**WHAT THE TASK REQUIRES:**
Please quote the part of the post below on client-side PROXY protocol support in Python from "Came across an" to "of the client.", word for word.

— begin EXCERPTED PASSAGE —

HI!
Came across an issue recently: our team uses Ansible with a common task that checks whether deployment was successful using HTTP requests to some healthcheck endpoint. Setting up Nginx with PROXY protocol enabled revealed that there is no support for the protocol in common Python libraries.
PROXY protocol requires sending corresponding header before TLS, HTTP, IMAP or any other protocol data is sent, so it looks like HTTPConnection should open it on behalf of the client.
Protocol feels rather popular: Nginx, HAProxy, Envoy web balancers, AWS and GCP managed balancers support it. curl tool offers corresponding option --haproxy-protocol.
At the same time, the only mention I found was a server-side implementation of the protocol: proxy-protocol · PyPI .
It actually feels like Python can also allow connecting these servers without reimplementing HTTP libraries from scratch.
As a PoC, I created a simple socket wrapper that can be used with any of higher-level protocols like HTTP, HTTPS, IMAP, etc:
diff --git a/Lib/haproxyproto.py b/Lib/haproxyproto.py
new file mode 100644
index 00000000000..dfe422aa164
--- /dev/null
+++ b/Lib/haproxyproto.py
@@ -0,0 +1,30 @@
+"""Module implements client-side part of HAProxy PROXYv1 protocol.
+
+Specification: https://www.haproxy.org/download/1.8/doc/proxy-protocol.txt
+
+The function it exposes is haproxified() that is a wrapper for socket.
+"""
+
+from socket import SocketKind, AddressFamily
+
+
+def haproxified(sock):
+ """Sends PROXYv1 header to the 'sock'"""
+
+ # PROXYv1 protocol only works for TCP streams
+ if sock.type != SocketKind.SOCK_STREAM:
+ raise TypeError('Can only haproxify SOCK_STREAM')
+
+ if sock.family not in (AddressFamily.AF_INET, AddressFamily.AF_INET6):
+ raise TypeError('Can only haproxify AF_INET and AF_INET6')
+
+ laddr = sock.getsockname()
+ raddr = sock.getpeername()
+
+ # Both PROXYv2 and PROXYv1 support v1's human-readable header,
+ # so use it unconditionally.
+ family = 'TCP4' if sock.family == AddressFamily.AF_INET else 'TCP6'
+ header = f'PROXY {family} {laddr[0]} {raddr[0]} {laddr[1]} {raddr[1]}\r\n'
+ sock.sendall(header.encode('utf-8'))

— end EXCERPTED PASSAGE —
— begin DATA SEGMENT —

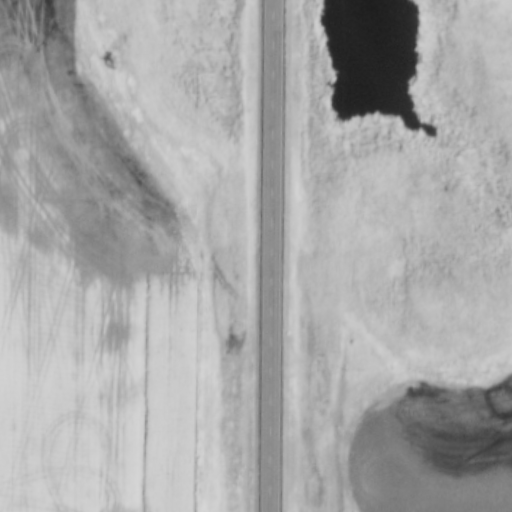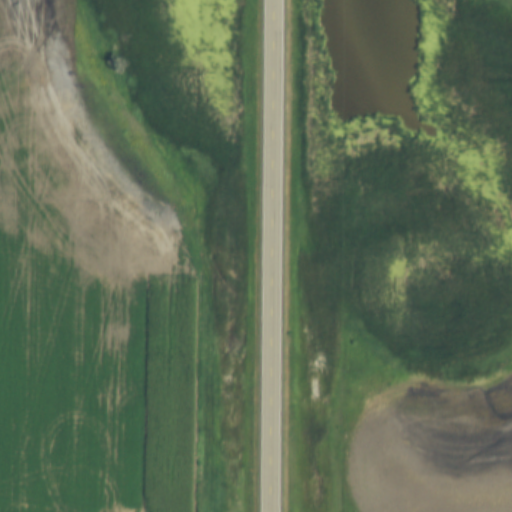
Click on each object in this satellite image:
road: (274, 255)
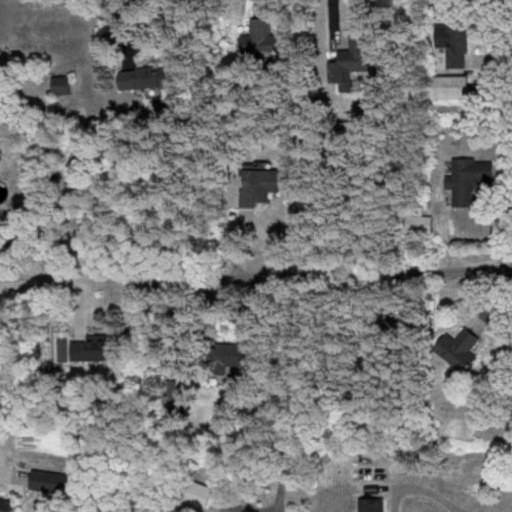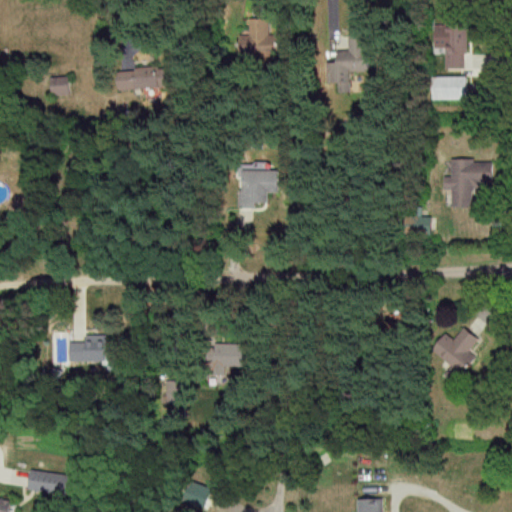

— end DATA SEGMENT —

**EXERCISE RESULT:**
Came across an issue recently: our team uses Ansible with a common task that checks whether deployment was successful using HTTP requests to some healthcheck endpoint. Setting up Nginx with PROXY protocol enabled revealed that there is no support for the protocol in common Python libraries.
PROXY protocol requires sending corresponding header before TLS, HTTP, IMAP or any other protocol data is sent, so it looks like HTTPConnection should open it on behalf of the client.